What to produce :: Please transcribe the material below line for line, keeping every character, space, and line break unchanged.
---------------
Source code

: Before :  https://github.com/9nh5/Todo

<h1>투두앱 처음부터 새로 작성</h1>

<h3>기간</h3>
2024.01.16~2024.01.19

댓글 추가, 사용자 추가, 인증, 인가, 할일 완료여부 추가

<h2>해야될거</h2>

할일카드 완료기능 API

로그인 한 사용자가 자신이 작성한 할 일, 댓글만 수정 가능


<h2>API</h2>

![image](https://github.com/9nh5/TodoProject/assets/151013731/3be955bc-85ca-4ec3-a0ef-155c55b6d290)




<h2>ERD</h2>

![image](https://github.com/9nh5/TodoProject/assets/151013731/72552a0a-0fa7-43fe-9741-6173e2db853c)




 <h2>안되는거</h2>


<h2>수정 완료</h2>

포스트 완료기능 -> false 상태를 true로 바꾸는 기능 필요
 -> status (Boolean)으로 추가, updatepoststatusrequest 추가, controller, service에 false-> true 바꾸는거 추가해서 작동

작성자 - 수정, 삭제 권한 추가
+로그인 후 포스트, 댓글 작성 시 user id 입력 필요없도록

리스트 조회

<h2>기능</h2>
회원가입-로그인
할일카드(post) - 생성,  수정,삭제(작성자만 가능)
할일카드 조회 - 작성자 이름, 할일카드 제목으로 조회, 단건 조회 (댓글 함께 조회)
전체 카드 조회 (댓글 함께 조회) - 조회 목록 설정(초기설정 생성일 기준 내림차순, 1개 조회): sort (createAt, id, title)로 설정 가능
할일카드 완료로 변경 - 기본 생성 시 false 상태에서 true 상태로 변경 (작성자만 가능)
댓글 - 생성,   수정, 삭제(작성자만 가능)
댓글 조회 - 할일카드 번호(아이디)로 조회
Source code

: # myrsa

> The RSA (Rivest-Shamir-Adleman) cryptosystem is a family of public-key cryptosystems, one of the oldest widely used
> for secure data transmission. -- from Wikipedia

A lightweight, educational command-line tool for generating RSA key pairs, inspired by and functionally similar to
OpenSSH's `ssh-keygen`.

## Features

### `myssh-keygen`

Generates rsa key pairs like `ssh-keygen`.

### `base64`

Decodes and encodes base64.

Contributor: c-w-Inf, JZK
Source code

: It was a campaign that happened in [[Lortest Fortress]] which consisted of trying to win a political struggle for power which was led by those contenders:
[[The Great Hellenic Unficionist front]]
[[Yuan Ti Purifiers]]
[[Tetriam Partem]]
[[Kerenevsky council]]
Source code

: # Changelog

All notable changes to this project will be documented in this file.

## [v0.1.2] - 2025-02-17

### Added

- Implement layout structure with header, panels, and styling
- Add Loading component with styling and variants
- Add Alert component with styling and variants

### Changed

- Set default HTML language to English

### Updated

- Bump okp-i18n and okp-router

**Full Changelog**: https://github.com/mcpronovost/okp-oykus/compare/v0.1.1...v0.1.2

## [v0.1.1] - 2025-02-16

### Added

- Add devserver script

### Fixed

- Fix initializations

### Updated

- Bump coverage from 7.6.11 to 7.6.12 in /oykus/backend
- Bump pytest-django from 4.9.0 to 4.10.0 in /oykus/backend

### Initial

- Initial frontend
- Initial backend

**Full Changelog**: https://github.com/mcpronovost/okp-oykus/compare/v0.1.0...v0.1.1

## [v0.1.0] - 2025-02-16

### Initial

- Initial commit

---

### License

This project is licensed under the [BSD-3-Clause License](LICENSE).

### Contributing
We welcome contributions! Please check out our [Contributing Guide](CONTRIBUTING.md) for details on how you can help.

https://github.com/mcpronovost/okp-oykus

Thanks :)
---------------
Written answer ::
Source code

: Before :  https://github.com/9nh5/Todo

<h1>투두앱 처음부터 새로 작성</h1>

<h3>기간</h3>
2024.01.16~2024.01.19

댓글 추가, 사용자 추가, 인증, 인가, 할일 완료여부 추가

<h2>해야될거</h2>

할일카드 완료기능 API

로그인 한 사용자가 자신이 작성한 할 일, 댓글만 수정 가능


<h2>API</h2>

![image](https://github.com/9nh5/TodoProject/assets/151013731/3be955bc-85ca-4ec3-a0ef-155c55b6d290)




<h2>ERD</h2>

![image](https://github.com/9nh5/TodoProject/assets/151013731/72552a0a-0fa7-43fe-9741-6173e2db853c)




 <h2>안되는거</h2>


<h2>수정 완료</h2>

포스트 완료기능 -> false 상태를 true로 바꾸는 기능 필요
 -> status (Boolean)으로 추가, updatepoststatusrequest 추가, controller, service에 false-> true 바꾸는거 추가해서 작동

작성자 - 수정, 삭제 권한 추가
+로그인 후 포스트, 댓글 작성 시 user id 입력 필요없도록

리스트 조회

<h2>기능</h2>
회원가입-로그인
할일카드(post) - 생성,  수정,삭제(작성자만 가능)
할일카드 조회 - 작성자 이름, 할일카드 제목으로 조회, 단건 조회 (댓글 함께 조회)
전체 카드 조회 (댓글 함께 조회) - 조회 목록 설정(초기설정 생성일 기준 내림차순, 1개 조회): sort (createAt, id, title)로 설정 가능
할일카드 완료로 변경 - 기본 생성 시 false 상태에서 true 상태로 변경 (작성자만 가능)
댓글 - 생성,   수정, 삭제(작성자만 가능)
댓글 조회 - 할일카드 번호(아이디)로 조회
Source code

: # myrsa

> The RSA (Rivest-Shamir-Adleman) cryptosystem is a family of public-key cryptosystems, one of the oldest widely used
> for secure data transmission. -- from Wikipedia

A lightweight, educational command-line tool for generating RSA key pairs, inspired by and functionally similar to
OpenSSH's `ssh-keygen`.

## Features

### `myssh-keygen`

Generates rsa key pairs like `ssh-keygen`.

### `base64`

Decodes and encodes base64.

Contributor: c-w-Inf, JZK
Source code

: It was a campaign that happened in [[Lortest Fortress]] which consisted of trying to win a political struggle for power which was led by those contenders:
[[The Great Hellenic Unficionist front]]
[[Yuan Ti Purifiers]]
[[Tetriam Partem]]
[[Kerenevsky council]]
Source code

: # Changelog

All notable changes to this project will be documented in this file.

## [v0.1.2] - 2025-02-17

### Added

- Implement layout structure with header, panels, and styling
- Add Loading component with styling and variants
- Add Alert component with styling and variants

### Changed

- Set default HTML language to English

### Updated

- Bump okp-i18n and okp-router

**Full Changelog**: https://github.com/mcpronovost/okp-oykus/compare/v0.1.1...v0.1.2

## [v0.1.1] - 2025-02-16

### Added

- Add devserver script

### Fixed

- Fix initializations

### Updated

- Bump coverage from 7.6.11 to 7.6.12 in /oykus/backend
- Bump pytest-django from 4.9.0 to 4.10.0 in /oykus/backend

### Initial

- Initial frontend
- Initial backend

**Full Changelog**: https://github.com/mcpronovost/okp-oykus/compare/v0.1.0...v0.1.1

## [v0.1.0] - 2025-02-16

### Initial

- Initial commit

---

### License

This project is licensed under the [BSD-3-Clause License](LICENSE).

### Contributing
We welcome contributions! Please check out our [Contributing Guide](CONTRIBUTING.md) for details on how you can help.

https://github.com/mcpronovost/okp-oykus

Thanks :)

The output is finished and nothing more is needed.